David Petrie, now unemployed, sought a third ruling. He and two colleagues from Verona had been barred from applying to do supply teaching in their own subject - English language - and their courses had been given to Italians. Lobbying of the European parliament began in earnest. “I’ve been there at least 20 times,” says Mr Petrie. “People know me there by sight, and say hello.”

As the nature and extent of the problem became apparent, cross-party support grew. After all, what was the point of a united Europe if language teachers, of all people, could not move freely from one country to another and be entitled to the basic rights enjoyed by nationals?

Mr Petrie organised a series of coach trips to Strasbourg, and took along students as well as colleagues to lobby MEPs. The novelist Tim Parks, who was a colleague at Verona, went along on one of these.

In his novel Europa, shortlisted for the Booker Prize in 1997, Tim Parks apparently chronicles the lobbying experience in a fictional account of a sex-crazed romp across Europe, “He was a good lobbyist,” says Mr Petrie, “but when he came round one day with a manuscript, I knew something was wrong.”
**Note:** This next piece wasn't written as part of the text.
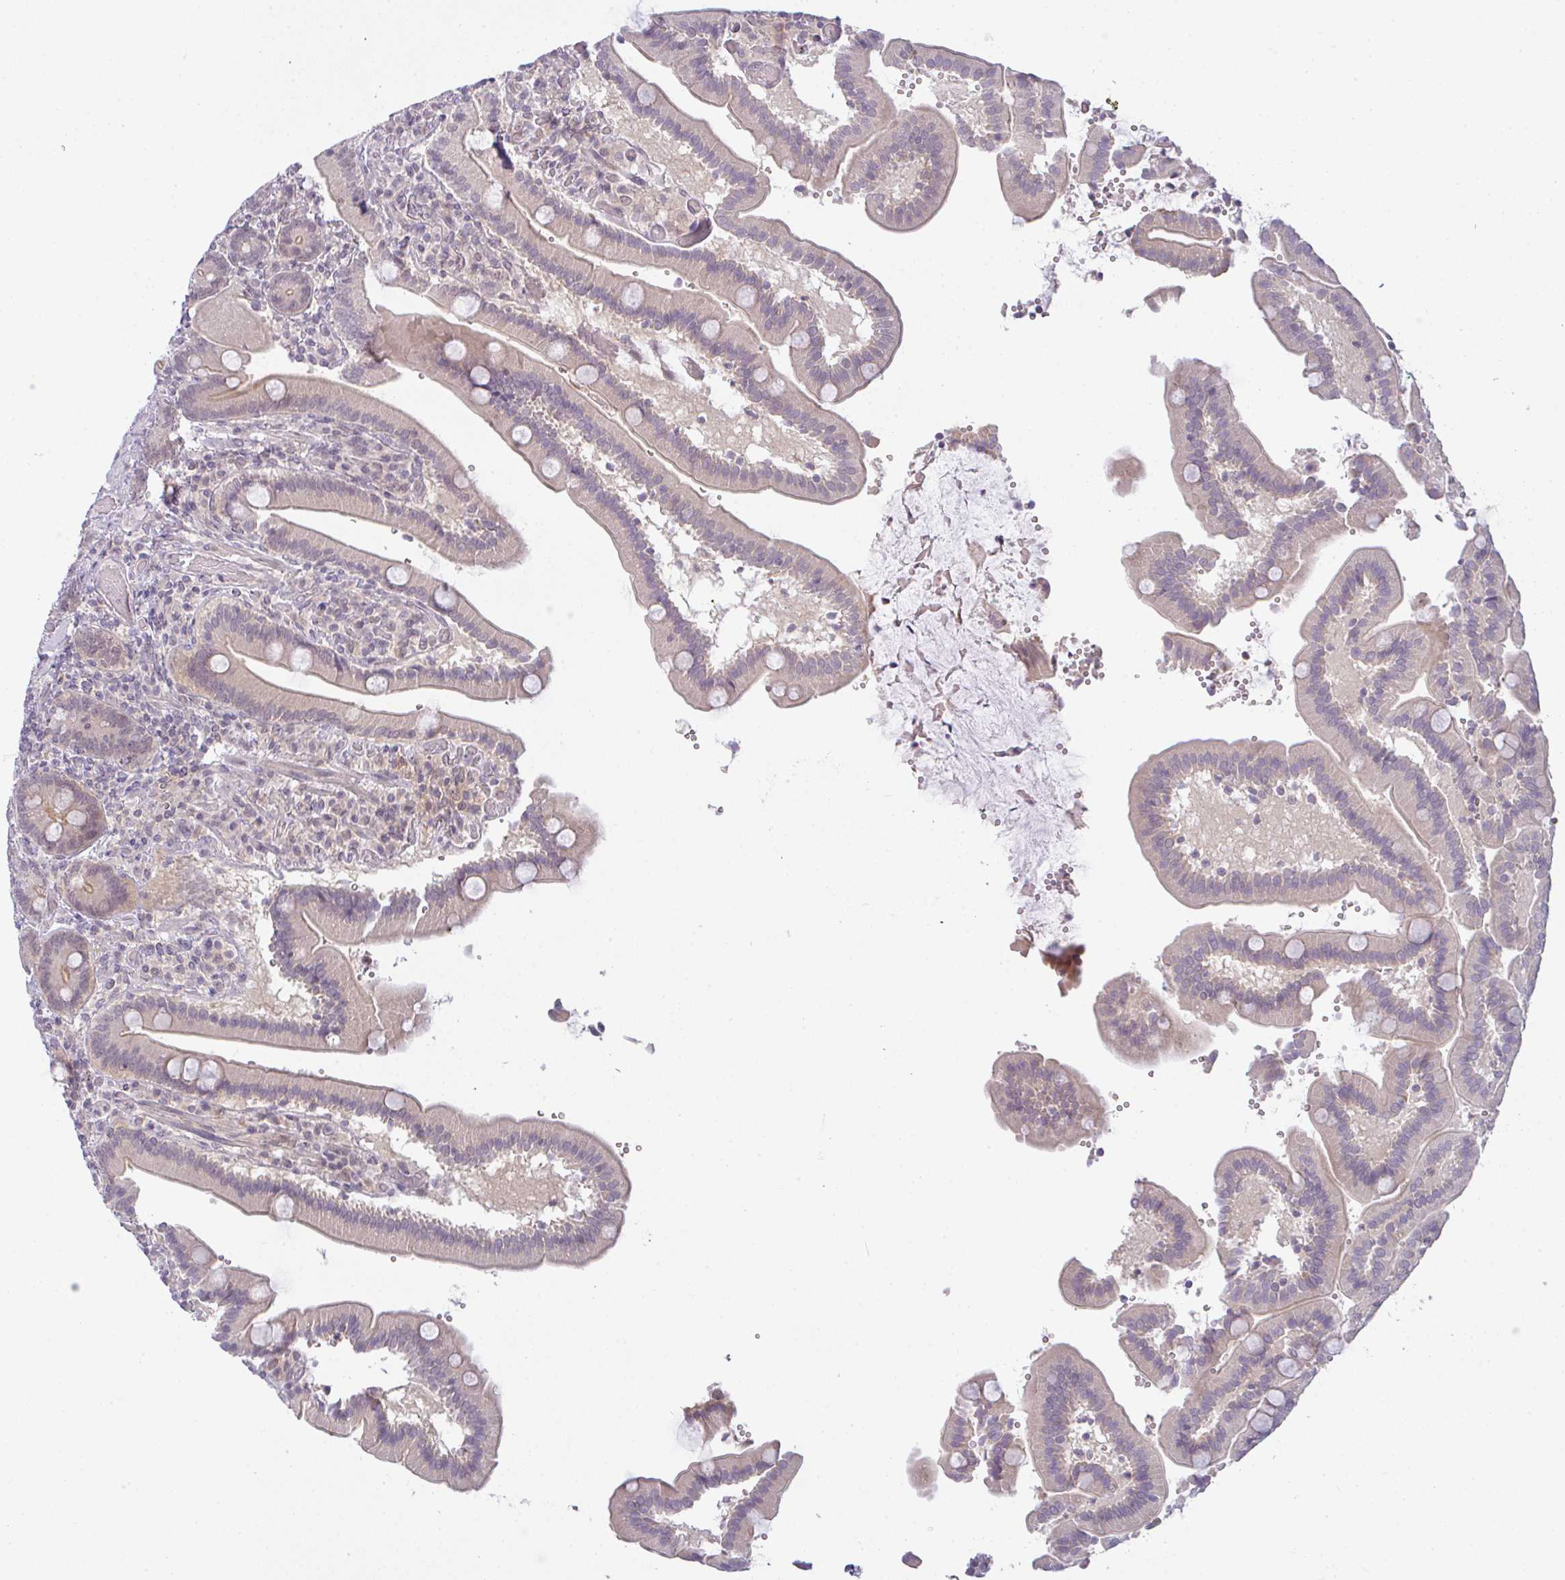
{"staining": {"intensity": "weak", "quantity": "<25%", "location": "cytoplasmic/membranous,nuclear"}, "tissue": "duodenum", "cell_type": "Glandular cells", "image_type": "normal", "snomed": [{"axis": "morphology", "description": "Normal tissue, NOS"}, {"axis": "topography", "description": "Duodenum"}], "caption": "This is an IHC photomicrograph of benign duodenum. There is no positivity in glandular cells.", "gene": "CSE1L", "patient": {"sex": "female", "age": 62}}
The novel’s protagonist turned out to be a rather too familiar skinny Scotsman with unusual sexual habits. “I couldn’t see anything of merit in the book. It was pure fantasy. But I realised it would be seen as fact, and could damage our campaign.”

He faxed Tim Parks to say that he couldn’t guarantee he wouldn’t sue if the book was published. The book came out, but the main character had become a half-Indian Welshman. “I don’t know why it couldn’t have just been someone from southern England,” reflects Mr Petrie.

Some of the mud stuck. “Once, in a restaurant in Brussels, I was introduced to a British MEP. ‘Oh, are you the shagger?’ he asked.” But Mr Petrie laughs this off. The truth is, he enjoys the lobbying and has developed a taste for being at the centre of a legal battle. “I find it fascinating that, as an ordinary citizen, I knocked on an MEP’s door, kept knocking, and in the end was invited to Strasbourg by the commissioner to present my case.”

In 1995 the parliament passed a resolution supporting Mr Petrie’s case. And finally, in 1997, the European court ruled that Italy was discriminating against EU citizens, in violation of Article 48 of the EUTreaty. That judgment put David Petrie in the spotlight. He has been on the front page of the Wall Street Journal, done several interviews for the BBC, and was shortlisted for last year’s Australian Broadcasting Corporation “European of the Year” award. “I was runner-up,” he says. “The winner was a Russian who blew the whistle on nuclear waste stockpiling. You can’t argue against that.”

In April this year Mr Petrie was finally re-instated in his job by the highest court in Italy. The University of Verona has been ordered to pay damages which could amount to more than pound;50,000. “It’ll be nice to be able to buy a new shirt,” says Mr Petrie, who has survived for five years on a few private lessons and the “embarrassing generosity” of an Italian businessman, the husband of a colleague at Rome University, who “kept slipping cheques into my pocket”. Italian nationals, it seems, can be as outraged by home-grown bureaucracy as foreigners trying to scrape a living.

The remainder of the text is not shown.